Two years later, for only $1500 I also acquired a '55 Buick Century for my next son Joe to use. Like the '57 Chevy it ran well, but needed a lot of continuous work that became part of the education process. Seems that my entire life has involved the process of buying nothing but cheap, old, used cars that I could afford and could keep running for our large family of 8 children. In fact, I have never owned a new car. Why? Because I too am cheap. But our cars (of which there were often five clunkers parked out front ... three of which may simultaneously have their hoods propped up for engine work) served us well, became the source of many memories, and were often identified by nicknames earned for their temperament (such as the Chevy Spectrum that we called "Rectum.") All of the kids could do maintenance and even my four daughters could change the oil and do a brake job.
I explained to Dan the practical beauty of most of these cars when it came to dating. "Dan, if you look close you'll see these are bench seats that had no seat belts. That means your honey could sit right next to you as you proudly drove with your left hand on the wheel and your right arm around her shoulder as you went to the drive-in theater or pulled into the local hamburger joint with waitresses on roller skates ready to hang your order on your partially opened window. (I didn't tell Dan about following that up by parking at the pond to watch the submarine races.) Those were the days! These were the cars! And that's where my memories were taking me.
I was amazed by how large this event had grown from 30 years ago when it only occurred on the last Saturday of each month with a mere 25 cars. I also remember how I often went to Pomona, California to visit the Classic Car Show there. It takes place about six times each year and is the largest on the West Coast. In addition to the hundreds of cars on display, there are miles of booths just selling auto parts. But even though many of the cars are for sale, a close examination reveals what really happens there.
Many of these guys have spent small fortunes restoring their cars and feeding those same great memories that I have of the good old days. Their wives have other priorities now and have told their husbands "Ed, why don't you sell that damn thing before it takes us to the poor house." And old Ed says, "OK hon, I'll go to Pomona this weekend and try to sell her for you." And true to his word, Ed parks his car on display and puts a sign in the front window, "FOR SALE."
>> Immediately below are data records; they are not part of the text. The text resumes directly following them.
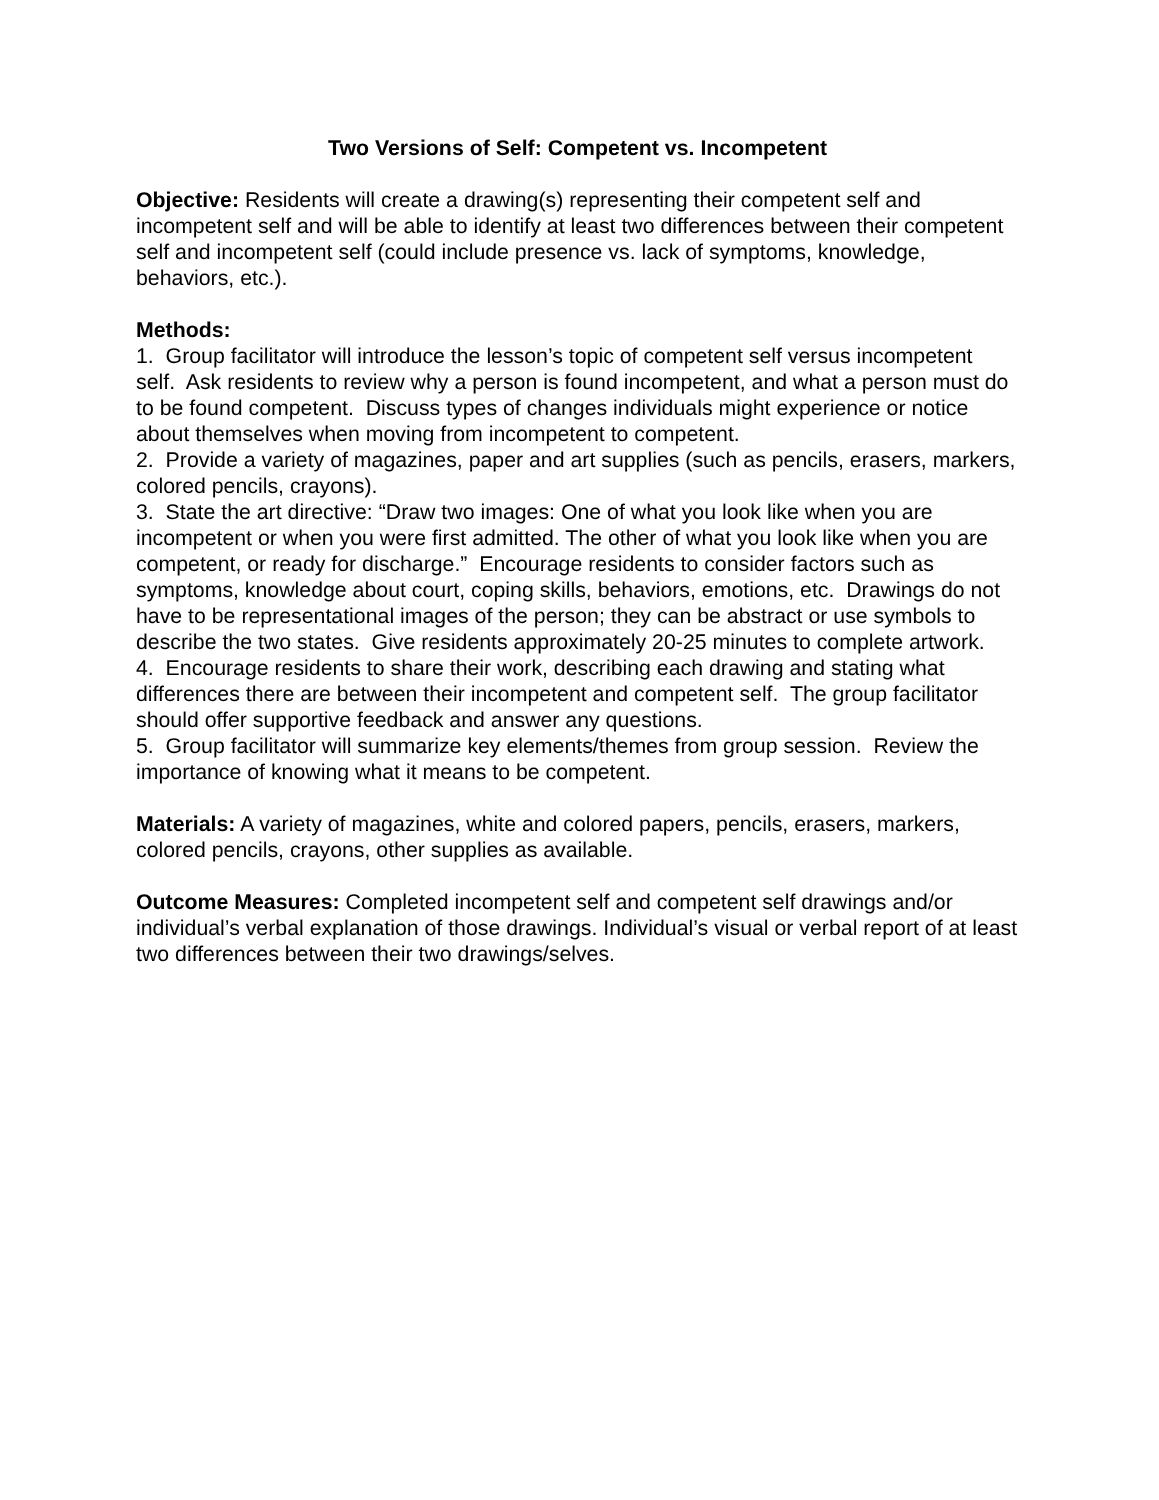Two Versions of Self: Competent vs. Incompetent
Objective: Residents will create a drawing(s) representing their competent self and incompetent self and will be able to identify at least two differences between their competent self and incompetent self (could include presence vs. lack of symptoms, knowledge, behaviors, etc.).
Methods:
1. Group facilitator will introduce the lesson’s topic of competent self versus incompetent self. Ask residents to review why a person is found incompetent, and what a person must do to be found competent. Discuss types of changes individuals might experience or notice about themselves when moving from incompetent to competent.
2. Provide a variety of magazines, paper and art supplies (such as pencils, erasers, markers, colored pencils, crayons).
3. State the art directive: “Draw two images: One of what you look like when you are incompetent or when you were first admitted. The other of what you look like when you are competent, or ready for discharge.” Encourage residents to consider factors such as symptoms, knowledge about court, coping skills, behaviors, emotions, etc. Drawings do not have to be representational images of the person; they can be abstract or use symbols to describe the two states. Give residents approximately 20-25 minutes to complete artwork.
4. Encourage residents to share their work, describing each drawing and stating what differences there are between their incompetent and competent self. The group facilitator should offer supportive feedback and answer any questions.
5. Group facilitator will summarize key elements/themes from group session. Review the importance of knowing what it means to be competent.
Materials: A variety of magazines, white and colored papers, pencils, erasers, markers, colored pencils, crayons, other supplies as available.
Outcome Measures: Completed incompetent self and competent self drawings and/or individual’s verbal explanation of those drawings. Individual’s visual or verbal report of at least two differences between their two drawings/selves.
Now Ed knows the car has a fair market value of $ 7,000 but as soon as a customer inquires of the asking price Ed says, "You know, I have to get $16,000," confidently knowing this will end any chance of a sale. Then Ed joins his other seven buddies sitting on lounge chairs behind their cars listening to old Doo-Wop music with The Flamingos singing "I Only Have Eyes for You" blasting from speakers in a huge Oldsmobile trunk which coincidentally contains a cooler of Budweiser that they're all drinking while discussing Willie Mays' catch and how the damn New York Giants swept the invincible Cleveland Indians to win the 1954 World Series.
When Ed gets home his wife asks, "Ed dear, did you have any luck selling her?" Ed says, "Well, I tried sweetheart, but just no buyers out there today." Ed was right, there were no buyers at his asking price which just made it another perfect day at the classic car show.
Yes, art takes many forms, and each of us has preferences. For Dan it's the 1969 Camaro. It keeps calling him. That's why Dan the Man, in turn, called me again this week and said, "Hey Grandpop, wanna go this Saturday? Maybe we could get there a little earlier. How about 5:50 a.m?"